La Fondation Boghossian propose à ses visiteurs un accrochage rassemblant plus de 100 pièces révélatrices de la scène artistique libanaise contemporaine. Louma Salamé, directrice de la villa Empain et commissaire de l’exposition « How will it end ? » avec Alicia Knock du Centre Pompidou, évoque avec ferveur le succès d’un projet original et ambitieux.

« How will it end ? » se demandent 40 artistes libanais à Bruxelles

Louma Salamé, directrice générale de la villa Empain. Photo Marie Russillo

Les explosions du 4 août sont-elles le point de départ de cette proposition artistique riche qui tend à mettre en valeur les œuvres les plus récentes d’une quarantaine d’artistes libanais contemporains à la villa Empain, siège de la Fondation Boghossian à Bruxelles ? Louma Salamé, directrice des lieux, acquiesce et insiste sur une volonté de réagir au plus vite pour venir en aide aux Libanais, juste après le sinistre, une perspective philanthropique qui renoue avec la mission première de la Fondation. « Dès le lendemain, la Fondation a fait don d’un demi-million de dollars pour financer des bourses scolaires et de l’aide de première urgence. En parallèle, nous avons sollicité notre public, qui a été très généreux, et avons pu soutenir différentes associations humanitaires sur le terrain. Puis le Centre Pompidou nous a exprimé sa volonté de monter un projet commun afin de montrer au public sa très belle collection d’artistes libanais. Nous nous sommes lancés dans le projet, avec entre autres Alicia Knock. » Les deux responsables artistiques ont alors rencontré des artistes à Beyrouth, mais aussi à Paris, Amsterdam et autres, afin de découvrir et rassembler les œuvres les plus récentes. Presque toutes les pièces proposées ont été créées après le mouvement de contestation d’octobre 2019. « Nous avons souhaité faire une photographie de la scène contemporaine et nous demander dans quelle mesure l’actualité libanaise impacte la création des artistes, de façon directe ou indirecte », précise celle qui est diplômée de l’École nationale supérieure des beaux-arts de Paris.

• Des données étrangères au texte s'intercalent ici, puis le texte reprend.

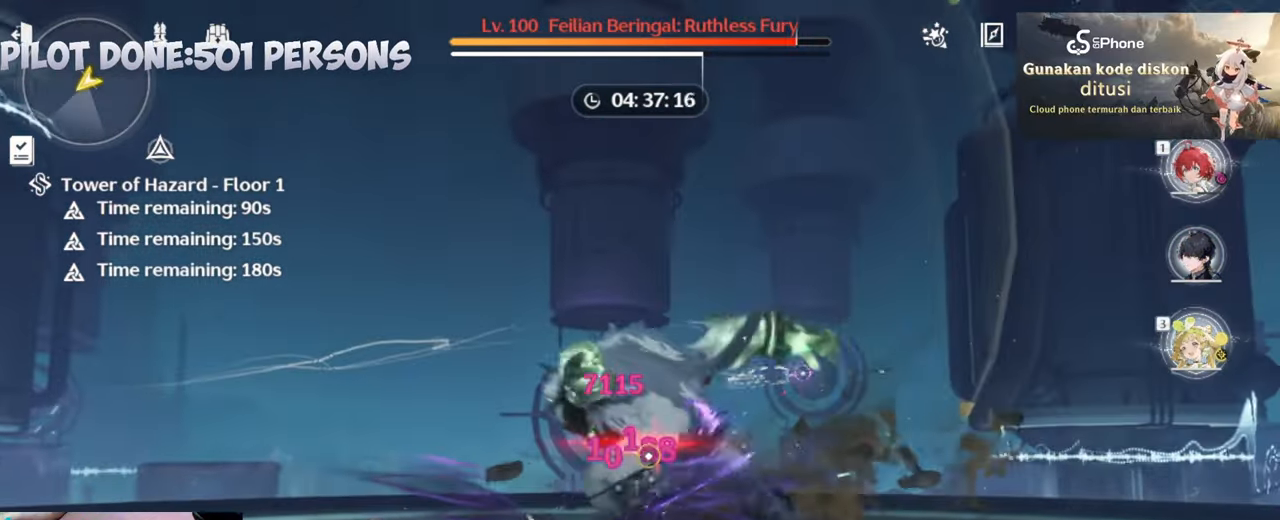
{"keys": [], "mouse": ["left"], "events": [[217, "1", "down"], [267, "1", "up"], [267, "mouse_left", "down"], [367, "mouse_left", "up"], [417, "mouse_left", "down"]]}
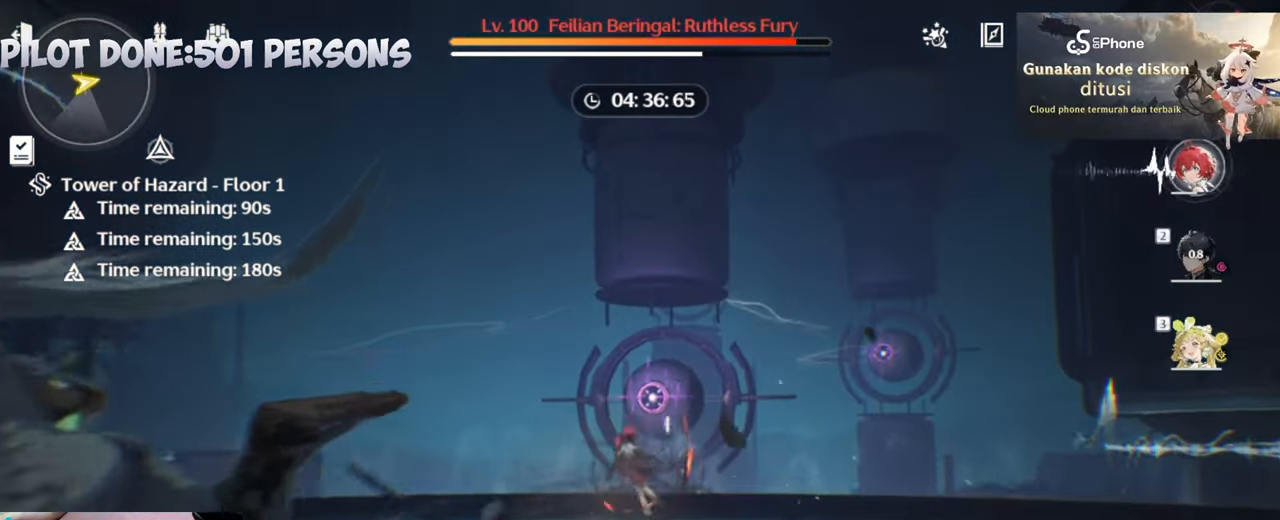
{"keys": [], "mouse": [], "events": [[50, "mouse_left", "up"], [133, "mouse_left", "down"], [183, "mouse_left", "up"]]}
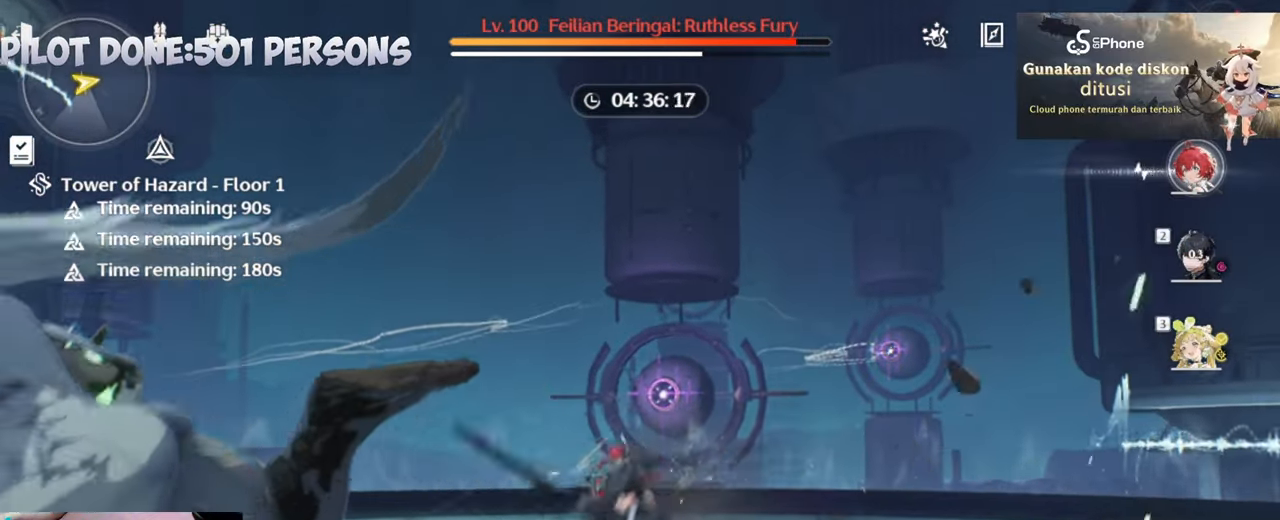
{"keys": [], "mouse": [], "events": []}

Mounira al-Sohl, « Lackadaisical Sunset to Sunset », 2021. Avec l’autorisation de la Fondation Boghossian

Au cœur de la maison Art déco magnifiquement restaurée, Louma Salamé est chargée de la programmation culturelle, de l’organisation de différents événements et des résidences d’artistes. « On reçoit des artistes du monde entier, dont par exemple Maha Yammine et Marwan Moujaes, le mois dernier. La villa Empain a déjà présenté les travaux de plusieurs artistes libanais, comme Gregory Buchakjian ou l’écrivain Olivier Rohe, mais jamais avec une telle ampleur. À travers une centaine de pièces réalisées par 40 artistes, il s’agit de présenter de manière intergénérationnelle l’exigence de leur création et la survivance de leur travail », ajoute la jeune femme, qui se dit ravie de la réception enthousiaste d’une exposition qui a ému son public depuis son inauguration début décembre 2021.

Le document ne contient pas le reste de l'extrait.